A verve da Poeta baiana Lia Sena


viva

não é porque trago nos olhos
essa faca atravessada
depois do último susto
que esquecerei as pedras polidas
durante os longos anos.
nem a blasfêmia
- salpicada a pó nos meus cabelos
vincará de ódio cego
a pele calma
do meu desassossego.
nem segredo é
que ainda vivo
- e anseio


Lia Sena em Outras Carolinas – Mulherio da Bahia (Editora Penalux/2017)


Impressões

a farpa do meu contentamento
não resvalará no osso - exposto -
não fincará dente na rebeldia
no déjà vu que invento e proclamo.
Qualquer engano, tomará a curva
da esquina. suspiros e ais, já estão
na cartilha linda que diagramei toda
em versos. só pra impressionar.
Vou viajar naquela canção escrita
naquele livro não lido - mas que lerei 
um dia. nos filmes todos vistos. nos teatros
lotados de tantos espetáculos. a mala pronta
é só delírio. a foda inesquecível campeia
a casa. (será na escada?). o vulto que se move
é só cortina, centelha e perfume. saudade 
é bicho besta que a gente puxa pelo rabo
arrasta e doma.

Lia Sena em De foro íntimo (Editora Penalux/2018)

 •

assim acontece

não escrevi teu nome
num rastro de estrela.
não sussurrei baixinho - letra por letra-
aos pés do santo milagreiro.
não descobri nos livros - romances incansáveis -
o jeito mais certo de traduzir o amor.
não dedilhei no violão
a tua música predileta.
não redesenhei meus gostos.
não me contive nos gestos.
não elegi o teu filme predileto dentre os meus favoritos.
não tentei magias ou quebrantos.
não fiz pedidos sob a lua.
não desembarquei na tua cidade natal
no país dos teus sonhos, no teu refúgio predileto.
não cozinhei o prato que preferes.
não te seduzi com carícias, carinhos, sortilégios.
não desembarquei no teu porto seguro.
não visitei os teus jardins - não me cerquei dos teus muros -
não te convenci dos meus princípios.
não te persuadi com meus saberes.
não te comovi com histórias tristes.
não te impingi minhas verdades.

desnudei-me.
(sendo somente o que sou),
subverti tuas vontades,
teus olhares,
tua ânsia
teu amor.

Lia sena em de Foro íntimo (Editora Penalux/2018)


das danças

já dançava.
[acho que tinha três]
meus pés (treinando a ponta)
sobre os seus pés
ele me guiava
(eu perguntava: não dói, pai?)
o salão de festas
a sala da casa
(pra mim tinha luzes e orquestra)
suas mãos sustentavam os bracinhos esticados
e rodopiava, rodopiava...
depois das longas viagens
a alegria voltava
o salão de festas mudou
tem muitas luzes
[estrelas]
meu pé de bailarina
perdeu o passo
perdeu o par
[acho que nunca mais dançou]


Lia  Sena em De foro íntimo (Editora Penalux/2018)

Saiba mais sobre Lia Sena•

Lia Sena é poeta baiana, graduada em Letras pela Uefs e escreve desde a infância.

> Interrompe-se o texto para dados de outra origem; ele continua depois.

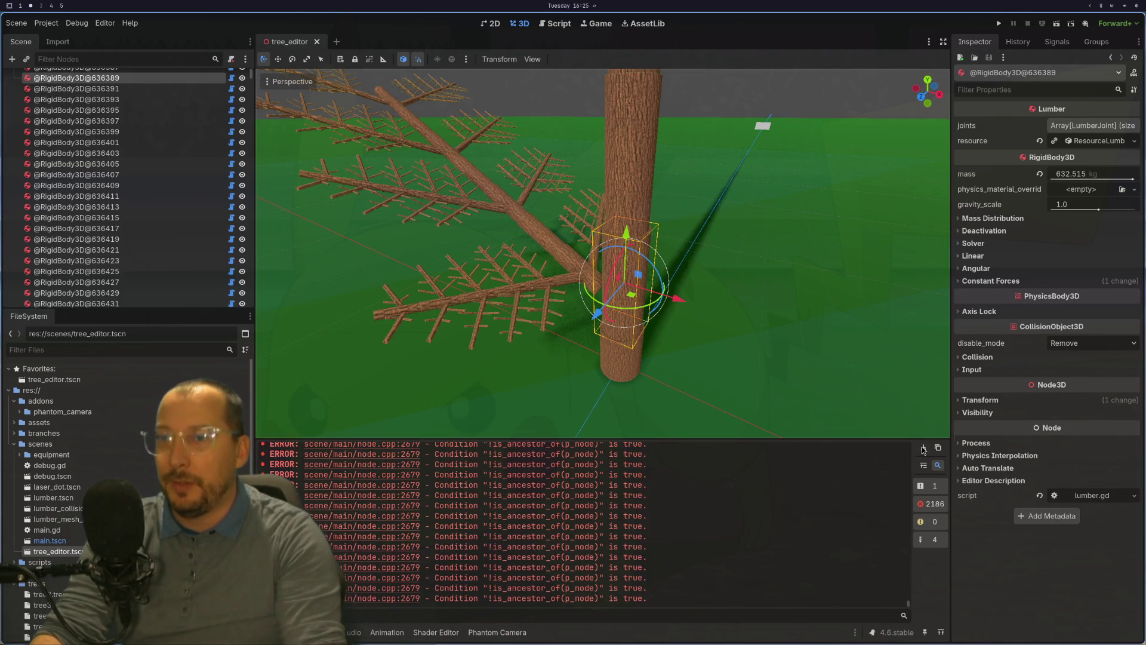
pyautogui.click(923, 450)
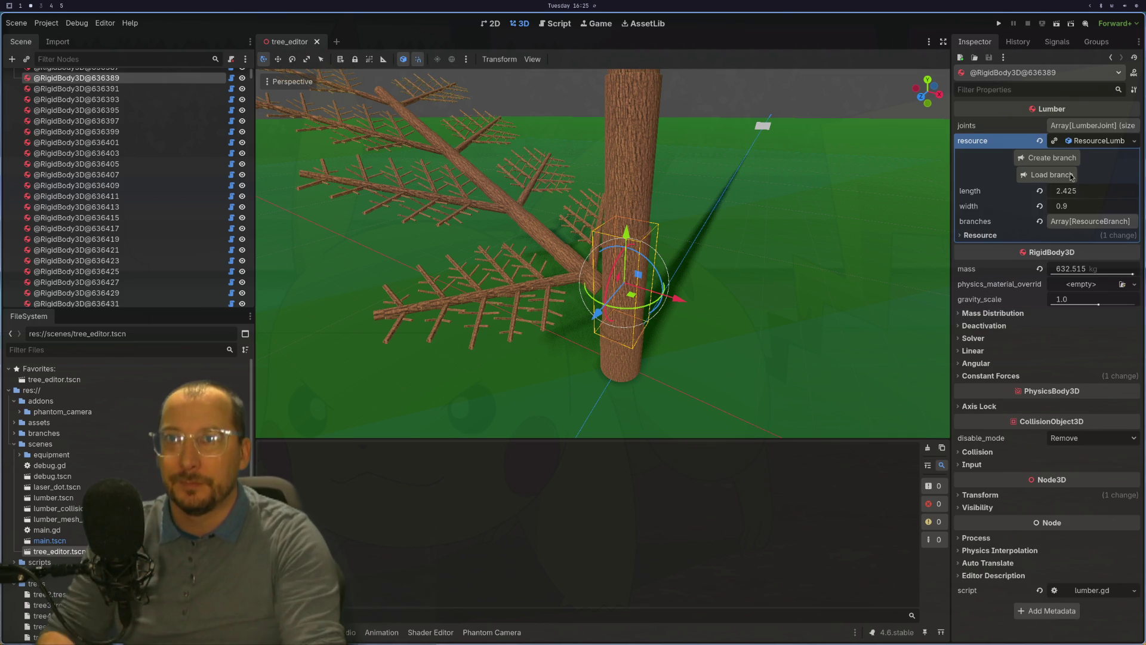
# In the branch file picker, compare branch, detailed_branch and detailed_branch_2, settling on big_branch.tres.
pyautogui.click(1050, 175)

Publicou quatro livros: Pedaços (Editora Interbahia/1981); Por Todo Risco (Edição independente/2013); Lume dos Anseios( Edições MAC, Coleção Vinho e Poesia/2014); De foro íntimo (Editora Penalux/2018).  Participou de várias Antologias e recentemente foi uma das organizadoras revisora e participou com poemas da Antologia Outras Carolinas – Mulherio da Bahia (Editora Penalux/2017). Ganhou Menção honrosa pela segunda colocação no Prêmio Sosígenes Costa de Poesia 2017. Criadora do Sarau das Mulheres em Feira de Santana-BA.